The students are in Prof. David Taylor’s Patent Law and Institutional Choice class at SMU Dedman School of Law in Dallas. Two weeks ago the group went to Washington D.C. to visit the Supreme Court, Federal Circuit, PTO and U.S. Capitol. Next on their itinerary was Marshall to visit Chief U.S. District Judge Rodney Gilstrap’s courtroom to see where many of the country’s high profile intellectual property disputes have taken place. Marshall News Messenger reporter Robin Richardson interviewed the students.
“For us, it’s fantastic,” said student Zack Faircloth. “We get a chance to (see) Judge Gilstrap. We read his cases all the time, so for us we get to see the real thing, it’s just an incredible experience for us, as law students.”
Hmm. I’ll just point out now that Robin’s full article is available here – https://www.marshallnewsmessenger.com/news/smu-law-students-witness-marshall-s-federal-court-in-action/article_b55c69a8-2355-11e9-9d0a-67e3002a9207.html
When I was in law school in the last century, our field trip was to Parkland Hospital in Dallas, including half an hour in the room where the medical examiner does autopsies.

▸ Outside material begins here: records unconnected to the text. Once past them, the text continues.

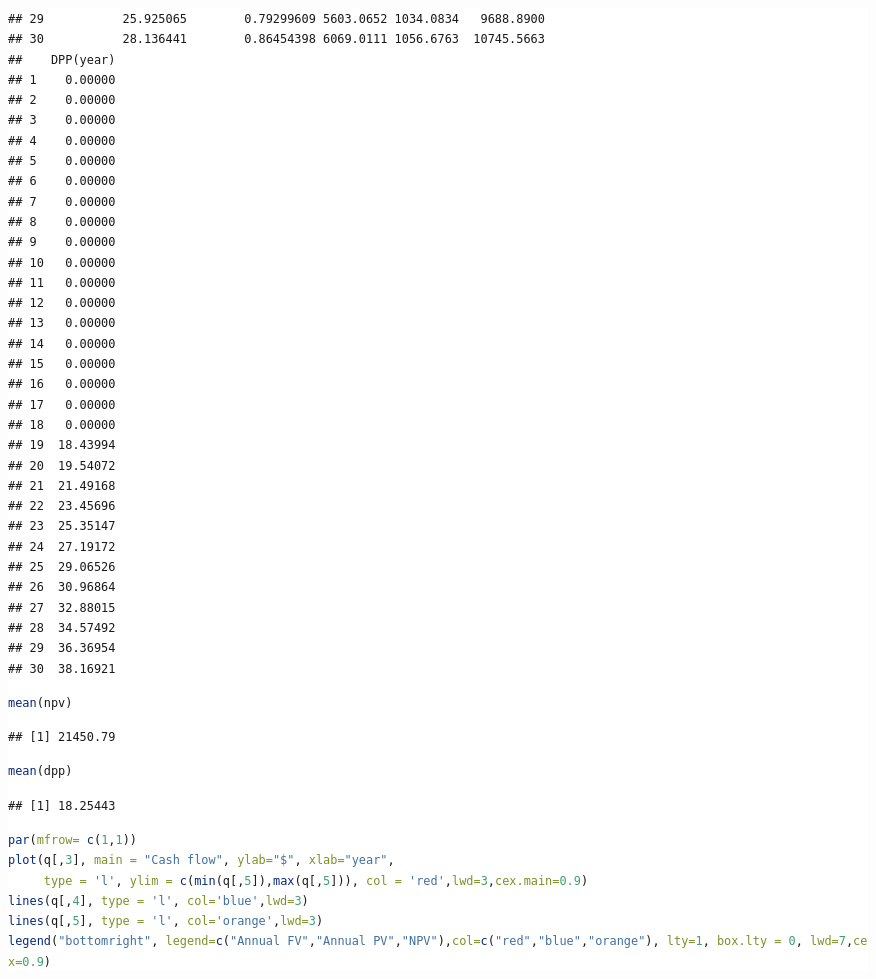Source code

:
 ```
## 29           25.925065        0.79299609 5603.0652 1034.0834   9688.8900
## 30           28.136441        0.86454398 6069.0111 1056.6763  10745.5663
##    DPP(year)
## 1    0.00000
## 2    0.00000
## 3    0.00000
## 4    0.00000
## 5    0.00000
## 6    0.00000
## 7    0.00000
## 8    0.00000
## 9    0.00000
## 10   0.00000
## 11   0.00000
## 12   0.00000
## 13   0.00000
## 14   0.00000
## 15   0.00000
## 16   0.00000
## 17   0.00000
## 18   0.00000
## 19  18.43994
## 20  19.54072
## 21  21.49168
## 22  23.45696
## 23  25.35147
## 24  27.19172
## 25  29.06526
## 26  30.96864
## 27  32.88015
## 28  34.57492
## 29  36.36954
## 30  38.16921
```

```r
mean(npv)
```

```
## [1] 21450.79
```

```r
mean(dpp)
```

```
## [1] 18.25443
```

```r
par(mfrow= c(1,1))
plot(q[,3], main = "Cash flow", ylab="$", xlab="year",
     type = 'l', ylim = c(min(q[,5]),max(q[,5])), col = 'red',lwd=3,cex.main=0.9)
lines(q[,4], type = 'l', col='blue',lwd=3)
lines(q[,5], type = 'l', col='orange',lwd=3)
legend("bottomright", legend=c("Annual FV","Annual PV","NPV"),col=c("red","blue","orange"), lty=1, box.lty = 0, lwd=7,cex=0.9)
```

And no, it’s nothing like Quincy, M.E. (that was long before CSI).
It’s a large room with maybe half a dozen bodies in various states of dissection laying around, the condition of each of which was explained to us by a desperately sleep-deprived ME who looked nothing like Jack Klugman overseeing the activity. Incongruously, there was a Bartles & Jaymes life size cutout and a Budweiser man cave swimsuit model poster on the walls, which gave a weirdly festive look to the room. The idea was to give us a better idea what actually went on at postmortems so we would be better able to read the reports and advise our future clients. And it worked – in that half hour we learned about autopsy report preparation, infant and senior citizen mortality, normal postmortem discoloration, organ donation procedures and much more. And only a couple of us threw up.
No offense to civil rights cases, but I think my field trip was way more interesting.